CHICAGO, July 19, 2021 / PRNewswire / – For more than one century many know Hadley as the premier charity for the visually impaired. Hadley’s iconic building that dates back to a mid-20th centurythe Century school, embedded in a Chicago Suburban neighborhoods for 60 years.
But few know that Hadley was never a “school” in the traditional sense, with no classrooms, blackboards or school buses to drive children back and forth. Even fewer know the early history of Hadley, which was founded as a correspondence school in 1920 and offers Braille classes by mail through the U.S. Postal Service.
In the early 1960s, Hadley explored new approaches to distance learning, producing plastic braille books and audio recordings from his suburb for distribution across the country. In the decades that followed, Hadley expanded its media channels offering to include film and video productions to enhance the learning experience.

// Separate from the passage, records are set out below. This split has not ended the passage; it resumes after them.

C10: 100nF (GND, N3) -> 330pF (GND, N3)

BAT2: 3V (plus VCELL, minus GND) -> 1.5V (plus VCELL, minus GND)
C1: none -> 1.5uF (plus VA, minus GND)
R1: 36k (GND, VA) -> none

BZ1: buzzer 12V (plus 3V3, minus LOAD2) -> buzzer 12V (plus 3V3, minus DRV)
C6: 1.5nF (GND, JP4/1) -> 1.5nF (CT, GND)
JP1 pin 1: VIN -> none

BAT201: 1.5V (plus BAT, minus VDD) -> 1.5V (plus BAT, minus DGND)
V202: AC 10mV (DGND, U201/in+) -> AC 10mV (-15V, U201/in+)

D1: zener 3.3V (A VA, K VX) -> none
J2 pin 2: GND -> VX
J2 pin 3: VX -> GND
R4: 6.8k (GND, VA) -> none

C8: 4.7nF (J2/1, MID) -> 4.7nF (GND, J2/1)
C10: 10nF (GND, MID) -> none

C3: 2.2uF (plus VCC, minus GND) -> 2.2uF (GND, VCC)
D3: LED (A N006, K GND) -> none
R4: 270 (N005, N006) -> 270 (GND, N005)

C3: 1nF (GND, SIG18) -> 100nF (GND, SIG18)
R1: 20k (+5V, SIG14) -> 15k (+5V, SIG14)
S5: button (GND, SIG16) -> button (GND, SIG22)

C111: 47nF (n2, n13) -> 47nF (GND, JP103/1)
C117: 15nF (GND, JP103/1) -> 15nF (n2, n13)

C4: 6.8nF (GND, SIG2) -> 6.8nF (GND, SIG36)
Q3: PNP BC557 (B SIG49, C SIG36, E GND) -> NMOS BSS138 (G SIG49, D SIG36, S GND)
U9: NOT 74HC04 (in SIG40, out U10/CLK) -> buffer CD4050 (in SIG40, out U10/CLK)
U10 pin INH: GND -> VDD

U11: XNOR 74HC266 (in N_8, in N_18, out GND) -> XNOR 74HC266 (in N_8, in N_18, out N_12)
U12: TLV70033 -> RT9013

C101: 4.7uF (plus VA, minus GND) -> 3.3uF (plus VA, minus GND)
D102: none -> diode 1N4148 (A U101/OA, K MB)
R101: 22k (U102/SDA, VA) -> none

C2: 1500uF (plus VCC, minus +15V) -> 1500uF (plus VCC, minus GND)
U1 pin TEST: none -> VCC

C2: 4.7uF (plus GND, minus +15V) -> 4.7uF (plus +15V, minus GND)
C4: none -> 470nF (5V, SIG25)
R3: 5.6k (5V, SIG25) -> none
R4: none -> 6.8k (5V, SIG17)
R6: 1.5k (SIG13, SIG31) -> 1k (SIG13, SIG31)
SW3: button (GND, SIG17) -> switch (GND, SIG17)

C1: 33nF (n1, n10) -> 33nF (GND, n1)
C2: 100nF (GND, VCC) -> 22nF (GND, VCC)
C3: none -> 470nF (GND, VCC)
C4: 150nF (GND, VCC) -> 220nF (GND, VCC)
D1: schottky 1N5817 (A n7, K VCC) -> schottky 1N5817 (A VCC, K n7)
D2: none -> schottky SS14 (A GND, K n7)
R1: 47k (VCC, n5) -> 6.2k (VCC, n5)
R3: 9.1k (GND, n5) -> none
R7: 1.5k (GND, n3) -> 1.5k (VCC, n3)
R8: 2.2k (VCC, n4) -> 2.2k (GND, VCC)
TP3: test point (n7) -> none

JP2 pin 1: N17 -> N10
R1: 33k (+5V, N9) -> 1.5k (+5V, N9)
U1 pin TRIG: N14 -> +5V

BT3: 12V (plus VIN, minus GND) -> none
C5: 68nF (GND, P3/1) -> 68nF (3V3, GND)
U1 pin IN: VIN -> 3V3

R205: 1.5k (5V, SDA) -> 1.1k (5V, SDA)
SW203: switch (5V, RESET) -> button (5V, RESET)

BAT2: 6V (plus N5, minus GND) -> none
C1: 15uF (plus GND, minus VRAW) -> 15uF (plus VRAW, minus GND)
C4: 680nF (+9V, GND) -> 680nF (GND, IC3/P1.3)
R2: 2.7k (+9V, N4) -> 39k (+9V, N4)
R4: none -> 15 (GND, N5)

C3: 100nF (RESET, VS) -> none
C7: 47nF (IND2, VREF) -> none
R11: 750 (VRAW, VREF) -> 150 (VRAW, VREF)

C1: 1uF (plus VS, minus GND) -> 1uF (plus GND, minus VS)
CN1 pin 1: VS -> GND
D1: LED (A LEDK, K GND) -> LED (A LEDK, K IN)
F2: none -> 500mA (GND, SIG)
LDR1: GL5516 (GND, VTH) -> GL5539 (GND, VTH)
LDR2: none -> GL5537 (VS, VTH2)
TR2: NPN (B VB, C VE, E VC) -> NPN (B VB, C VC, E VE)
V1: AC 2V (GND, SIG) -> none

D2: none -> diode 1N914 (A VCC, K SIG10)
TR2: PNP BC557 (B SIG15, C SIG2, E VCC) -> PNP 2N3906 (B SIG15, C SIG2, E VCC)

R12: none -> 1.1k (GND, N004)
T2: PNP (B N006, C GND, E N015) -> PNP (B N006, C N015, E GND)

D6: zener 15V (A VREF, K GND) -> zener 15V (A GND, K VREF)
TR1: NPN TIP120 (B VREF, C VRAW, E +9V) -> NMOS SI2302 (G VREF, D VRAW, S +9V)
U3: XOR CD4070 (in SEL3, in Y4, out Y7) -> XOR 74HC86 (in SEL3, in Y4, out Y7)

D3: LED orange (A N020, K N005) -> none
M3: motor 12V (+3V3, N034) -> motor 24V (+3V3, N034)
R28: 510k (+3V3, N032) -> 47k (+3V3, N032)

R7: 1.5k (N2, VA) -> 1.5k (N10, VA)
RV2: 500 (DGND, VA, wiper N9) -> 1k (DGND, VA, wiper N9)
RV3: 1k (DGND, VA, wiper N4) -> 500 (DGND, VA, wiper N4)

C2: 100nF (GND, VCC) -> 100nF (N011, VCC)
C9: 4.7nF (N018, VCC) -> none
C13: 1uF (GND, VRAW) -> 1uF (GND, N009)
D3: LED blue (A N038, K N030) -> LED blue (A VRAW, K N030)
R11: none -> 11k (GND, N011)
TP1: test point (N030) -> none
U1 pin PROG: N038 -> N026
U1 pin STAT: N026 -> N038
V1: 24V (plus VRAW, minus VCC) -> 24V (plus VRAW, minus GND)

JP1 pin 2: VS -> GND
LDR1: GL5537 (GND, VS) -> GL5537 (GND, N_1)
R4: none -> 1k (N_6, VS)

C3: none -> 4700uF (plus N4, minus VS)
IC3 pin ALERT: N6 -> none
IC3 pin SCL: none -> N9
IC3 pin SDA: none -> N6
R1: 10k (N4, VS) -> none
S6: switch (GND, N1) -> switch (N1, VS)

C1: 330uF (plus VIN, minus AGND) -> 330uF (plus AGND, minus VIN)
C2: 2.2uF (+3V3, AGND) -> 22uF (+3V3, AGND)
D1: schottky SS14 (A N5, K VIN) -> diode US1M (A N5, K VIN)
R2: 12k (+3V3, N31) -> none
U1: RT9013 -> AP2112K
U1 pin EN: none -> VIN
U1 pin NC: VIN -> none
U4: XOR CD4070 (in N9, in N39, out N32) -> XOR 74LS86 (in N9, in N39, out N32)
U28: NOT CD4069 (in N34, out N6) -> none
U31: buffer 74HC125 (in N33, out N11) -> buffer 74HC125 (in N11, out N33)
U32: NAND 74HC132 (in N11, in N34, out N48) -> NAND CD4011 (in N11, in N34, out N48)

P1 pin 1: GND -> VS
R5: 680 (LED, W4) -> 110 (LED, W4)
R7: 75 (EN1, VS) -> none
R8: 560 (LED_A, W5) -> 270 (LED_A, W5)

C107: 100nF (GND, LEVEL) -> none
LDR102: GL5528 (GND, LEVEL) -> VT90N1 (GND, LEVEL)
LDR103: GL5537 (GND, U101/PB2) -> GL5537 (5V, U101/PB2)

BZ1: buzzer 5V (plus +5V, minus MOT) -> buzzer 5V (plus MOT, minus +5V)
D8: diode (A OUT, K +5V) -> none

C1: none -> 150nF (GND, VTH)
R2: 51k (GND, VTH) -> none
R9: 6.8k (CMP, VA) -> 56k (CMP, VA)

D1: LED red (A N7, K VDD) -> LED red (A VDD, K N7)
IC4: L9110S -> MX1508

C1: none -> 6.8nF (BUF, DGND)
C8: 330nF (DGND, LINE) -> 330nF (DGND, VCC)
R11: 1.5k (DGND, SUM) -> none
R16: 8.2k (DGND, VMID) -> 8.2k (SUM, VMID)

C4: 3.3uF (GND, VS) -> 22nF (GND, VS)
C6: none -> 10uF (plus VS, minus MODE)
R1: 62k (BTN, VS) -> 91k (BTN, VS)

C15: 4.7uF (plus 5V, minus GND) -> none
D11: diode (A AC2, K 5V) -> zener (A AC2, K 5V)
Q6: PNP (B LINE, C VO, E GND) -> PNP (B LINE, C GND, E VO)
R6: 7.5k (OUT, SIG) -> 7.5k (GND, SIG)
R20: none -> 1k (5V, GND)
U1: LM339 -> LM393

With the advent of the internet in the 1980s, e-learning quickly became an integral part of distance learning. Hadley executives point out that they had a 100-year lead in distance learning. “We have worked remotely with learners for a century. There are many best practices that we have pioneered, particularly in technology, to create personalized learning opportunities that enable people with vision loss, at home, at work and to be successful in their communities. ” , “said Julie Tye President and CEO of Hadley.
Today Hadley, a 501 (c) (3) nonprofit organization, is statewide leader in distance and online learning for people with visual impairment. Hidden behind the historic exterior of Hadley is an impressive array of state-of-the-art media production technology, including a digital recording studio and advanced sound and editing rooms that produce videos, podcasts, Braille brochures and online workshops for thousands of visually impaired learners every year out of all 50 States and more than 100 countries for free.
In recent years, Hadley has seen an explosion in the number who could benefit from his help. As life expectancy increases and baby boomers age, the number of older Americans facing vision loss is projected to double by 2050, with macular degeneration, glaucoma, and diabetic retinopathy being the leading causes of vision loss in aging seniors.